III. 5. Da ultimo, la difesa del controinteressato sostiene che la circolare del 28. 10. 1967 del Ministero L.P. stabiliva che i piani andavano sottoposti al controllo ex art. 16 dopo la loro approvazione, previsione da cui si ricaverebbe che quindi comunque non potrebbero essere viziati gli atti impugnati che erano ad essi precedenti.

In realtà, questo argomento non è corretto. L’art. 16, co. 3, afferma esplicitamente che i piani sono preventivamente sottoposti alla competente Soprintendenza. Una circolare interpretativa che va in senso diverso dall’esplicito dettato della norma non può assumere alcun valore interpretativo.

IV. Restano assorbiti gli ulteriori motivi formulati in ricorso. Infatti, "nel giudizio amministrativo, l’accoglimento di una censura, che sia in grado di provocare la caducazione dell’atto impugnato, fa venire meno l’interesse del ricorrente all’esame degli altri motivi da parte del giudice e la potestà di questi di procedere a tale esame, autorizzando la dichiarazione di assorbimento" (Cons. Stato, sez. VI, 7 ottobre 2008, n. 4829).

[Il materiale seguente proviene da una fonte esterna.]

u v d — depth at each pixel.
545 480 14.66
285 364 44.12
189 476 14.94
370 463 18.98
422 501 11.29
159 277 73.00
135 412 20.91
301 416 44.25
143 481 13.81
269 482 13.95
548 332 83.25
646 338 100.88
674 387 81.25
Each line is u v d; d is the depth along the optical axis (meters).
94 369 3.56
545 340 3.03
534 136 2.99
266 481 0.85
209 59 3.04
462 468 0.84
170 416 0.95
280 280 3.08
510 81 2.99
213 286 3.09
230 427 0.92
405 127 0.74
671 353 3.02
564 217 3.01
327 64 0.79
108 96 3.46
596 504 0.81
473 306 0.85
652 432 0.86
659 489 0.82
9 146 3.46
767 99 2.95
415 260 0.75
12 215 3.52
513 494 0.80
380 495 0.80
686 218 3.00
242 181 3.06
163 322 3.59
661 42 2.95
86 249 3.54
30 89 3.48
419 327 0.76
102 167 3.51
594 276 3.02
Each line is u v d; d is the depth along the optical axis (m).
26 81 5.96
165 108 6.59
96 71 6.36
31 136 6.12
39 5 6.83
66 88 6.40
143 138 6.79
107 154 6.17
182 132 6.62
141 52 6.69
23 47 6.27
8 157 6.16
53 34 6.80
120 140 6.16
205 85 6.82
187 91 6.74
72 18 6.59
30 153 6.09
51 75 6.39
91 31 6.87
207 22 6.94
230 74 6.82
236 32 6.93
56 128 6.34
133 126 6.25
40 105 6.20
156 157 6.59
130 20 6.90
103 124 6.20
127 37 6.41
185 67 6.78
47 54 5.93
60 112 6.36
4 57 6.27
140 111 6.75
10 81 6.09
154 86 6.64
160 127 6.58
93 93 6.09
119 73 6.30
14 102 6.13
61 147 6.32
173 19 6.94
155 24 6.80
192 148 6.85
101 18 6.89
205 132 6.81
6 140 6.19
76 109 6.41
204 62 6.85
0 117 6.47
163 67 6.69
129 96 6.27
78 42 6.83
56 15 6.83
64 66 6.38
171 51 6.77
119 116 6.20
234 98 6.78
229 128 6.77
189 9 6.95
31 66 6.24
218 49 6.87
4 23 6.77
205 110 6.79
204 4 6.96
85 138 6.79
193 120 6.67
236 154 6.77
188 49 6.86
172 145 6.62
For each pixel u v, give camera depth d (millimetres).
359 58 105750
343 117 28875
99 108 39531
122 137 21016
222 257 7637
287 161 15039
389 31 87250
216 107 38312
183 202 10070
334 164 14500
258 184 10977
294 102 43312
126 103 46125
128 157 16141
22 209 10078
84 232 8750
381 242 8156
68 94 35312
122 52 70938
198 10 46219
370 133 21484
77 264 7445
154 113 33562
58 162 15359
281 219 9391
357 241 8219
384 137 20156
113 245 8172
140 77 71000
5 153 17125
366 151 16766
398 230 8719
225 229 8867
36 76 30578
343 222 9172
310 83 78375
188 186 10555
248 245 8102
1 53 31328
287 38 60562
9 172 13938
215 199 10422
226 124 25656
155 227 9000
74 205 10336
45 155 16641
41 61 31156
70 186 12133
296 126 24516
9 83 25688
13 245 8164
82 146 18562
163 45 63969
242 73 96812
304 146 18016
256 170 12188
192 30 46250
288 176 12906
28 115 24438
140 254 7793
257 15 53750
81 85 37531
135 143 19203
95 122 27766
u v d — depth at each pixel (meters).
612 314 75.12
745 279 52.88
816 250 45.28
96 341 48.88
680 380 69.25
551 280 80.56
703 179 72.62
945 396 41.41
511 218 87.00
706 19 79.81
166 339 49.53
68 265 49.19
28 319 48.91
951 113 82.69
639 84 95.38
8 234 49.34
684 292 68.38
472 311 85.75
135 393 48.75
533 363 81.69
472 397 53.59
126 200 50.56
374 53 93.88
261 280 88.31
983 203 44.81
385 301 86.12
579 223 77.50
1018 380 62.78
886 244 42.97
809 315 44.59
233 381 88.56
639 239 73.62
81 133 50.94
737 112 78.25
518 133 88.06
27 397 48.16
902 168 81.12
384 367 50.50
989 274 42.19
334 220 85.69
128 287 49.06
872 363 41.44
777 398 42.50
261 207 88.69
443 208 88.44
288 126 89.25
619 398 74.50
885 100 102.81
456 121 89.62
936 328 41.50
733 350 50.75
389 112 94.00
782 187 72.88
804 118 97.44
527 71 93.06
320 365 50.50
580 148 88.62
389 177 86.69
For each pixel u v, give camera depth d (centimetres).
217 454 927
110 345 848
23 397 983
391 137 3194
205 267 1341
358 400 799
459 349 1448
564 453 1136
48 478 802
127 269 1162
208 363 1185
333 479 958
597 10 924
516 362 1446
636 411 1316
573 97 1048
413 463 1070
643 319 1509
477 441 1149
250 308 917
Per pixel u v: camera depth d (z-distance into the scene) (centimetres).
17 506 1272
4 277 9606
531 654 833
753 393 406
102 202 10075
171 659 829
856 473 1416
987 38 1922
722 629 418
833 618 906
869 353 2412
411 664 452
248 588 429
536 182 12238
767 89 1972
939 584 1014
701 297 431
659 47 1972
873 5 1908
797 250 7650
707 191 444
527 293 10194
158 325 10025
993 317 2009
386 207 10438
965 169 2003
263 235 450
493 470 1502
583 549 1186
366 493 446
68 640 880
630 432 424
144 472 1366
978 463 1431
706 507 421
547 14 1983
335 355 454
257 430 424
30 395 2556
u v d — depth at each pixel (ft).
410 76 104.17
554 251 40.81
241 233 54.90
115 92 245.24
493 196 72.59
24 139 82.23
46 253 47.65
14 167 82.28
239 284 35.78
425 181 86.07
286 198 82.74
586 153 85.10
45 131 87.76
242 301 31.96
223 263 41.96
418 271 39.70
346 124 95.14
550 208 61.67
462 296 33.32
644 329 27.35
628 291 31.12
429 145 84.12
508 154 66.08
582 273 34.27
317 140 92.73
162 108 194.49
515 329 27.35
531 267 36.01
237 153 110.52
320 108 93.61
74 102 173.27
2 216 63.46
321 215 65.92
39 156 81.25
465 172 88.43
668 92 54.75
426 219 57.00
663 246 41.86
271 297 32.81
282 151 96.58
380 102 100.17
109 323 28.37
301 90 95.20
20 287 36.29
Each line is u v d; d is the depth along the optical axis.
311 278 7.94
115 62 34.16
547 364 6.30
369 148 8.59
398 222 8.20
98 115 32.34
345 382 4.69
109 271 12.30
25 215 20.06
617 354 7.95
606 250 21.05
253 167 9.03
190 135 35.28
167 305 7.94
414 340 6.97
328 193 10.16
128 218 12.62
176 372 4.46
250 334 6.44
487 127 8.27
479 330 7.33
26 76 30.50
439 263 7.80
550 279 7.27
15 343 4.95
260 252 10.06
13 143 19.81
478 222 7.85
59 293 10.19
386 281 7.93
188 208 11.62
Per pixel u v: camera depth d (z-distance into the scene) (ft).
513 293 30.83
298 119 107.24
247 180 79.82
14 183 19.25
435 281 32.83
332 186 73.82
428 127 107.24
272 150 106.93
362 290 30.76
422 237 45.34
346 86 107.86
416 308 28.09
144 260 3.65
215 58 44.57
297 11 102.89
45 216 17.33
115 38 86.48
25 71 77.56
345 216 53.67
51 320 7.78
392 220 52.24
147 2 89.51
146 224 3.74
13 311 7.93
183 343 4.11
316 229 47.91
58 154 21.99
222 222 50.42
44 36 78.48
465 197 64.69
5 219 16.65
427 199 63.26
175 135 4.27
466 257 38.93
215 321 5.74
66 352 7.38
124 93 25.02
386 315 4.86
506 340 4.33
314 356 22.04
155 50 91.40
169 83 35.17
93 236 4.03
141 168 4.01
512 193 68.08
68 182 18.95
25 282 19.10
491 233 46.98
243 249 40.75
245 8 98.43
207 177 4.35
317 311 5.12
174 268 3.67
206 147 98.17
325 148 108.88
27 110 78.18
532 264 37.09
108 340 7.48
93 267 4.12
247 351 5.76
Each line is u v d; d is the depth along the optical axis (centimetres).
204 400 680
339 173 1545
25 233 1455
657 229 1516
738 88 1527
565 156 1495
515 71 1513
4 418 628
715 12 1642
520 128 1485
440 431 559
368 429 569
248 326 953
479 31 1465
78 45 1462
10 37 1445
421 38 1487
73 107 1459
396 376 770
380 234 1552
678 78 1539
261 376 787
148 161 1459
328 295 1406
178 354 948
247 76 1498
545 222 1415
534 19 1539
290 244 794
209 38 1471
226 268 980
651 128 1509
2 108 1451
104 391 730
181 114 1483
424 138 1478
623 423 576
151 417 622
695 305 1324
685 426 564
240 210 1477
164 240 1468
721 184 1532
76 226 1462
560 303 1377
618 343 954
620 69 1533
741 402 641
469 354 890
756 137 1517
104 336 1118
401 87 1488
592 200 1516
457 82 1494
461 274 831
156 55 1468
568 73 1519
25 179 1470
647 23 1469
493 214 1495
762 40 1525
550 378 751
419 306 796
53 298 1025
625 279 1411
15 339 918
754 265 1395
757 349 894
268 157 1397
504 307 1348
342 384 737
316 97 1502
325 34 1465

V. Le spese seguono la soccombenza (che viene addossata soltanto al Comune di Toscolano Maderno ed alla S. immobiliare srl, in quanto le altre amministrazioni resistenti hanno posto in essere solo pareri endoprocedimentali, ma non hanno avuto alcun ruolo nella decisione di procedere anche senza aver acquisito il parere della Soprintendenza; sono pertanto compensate le spese tra ricorrenti e Regione Lombardia e Provincia di Brescia, pur soccombenti in giudizio, che sopporteranno le spese della propria attività difensiva senza però doverle rifondere ai vincitori; la S. immobiliare è coinvolta invece nel giudizio di soccombenza in quanto soggetto che ha ricevuto un interesse economico dall’indebita accelerazione e semplificazione della procedura amministrativa) e vengono liquidate come da dispositivo.

P.Q.M.

Il Tribunale Amministrativo Regionale per la Lombardia sezione staccata di Brescia (Sezione Prima), definitivamente pronunciando sul ricorso, come in epigrafe proposto:

ACCOGLIE il ricorso, e, per l’effetto, annulla i provvedimenti impugnati.

CONDANNA il Comune di Toscolano Maderno e la S. immobiliare srl, in solido tra loro, al pagamento in favore dei ricorrenti delle spese di lite, che determina in euro 3.000, oltre i.v.a. e c.p.a. (se dovuti).

Ordina che la presente sentenza sia eseguita dall’autorità amministrativa.

Testo non ufficiale. La sola stampa del bollettino ufficiale ha carattere legale.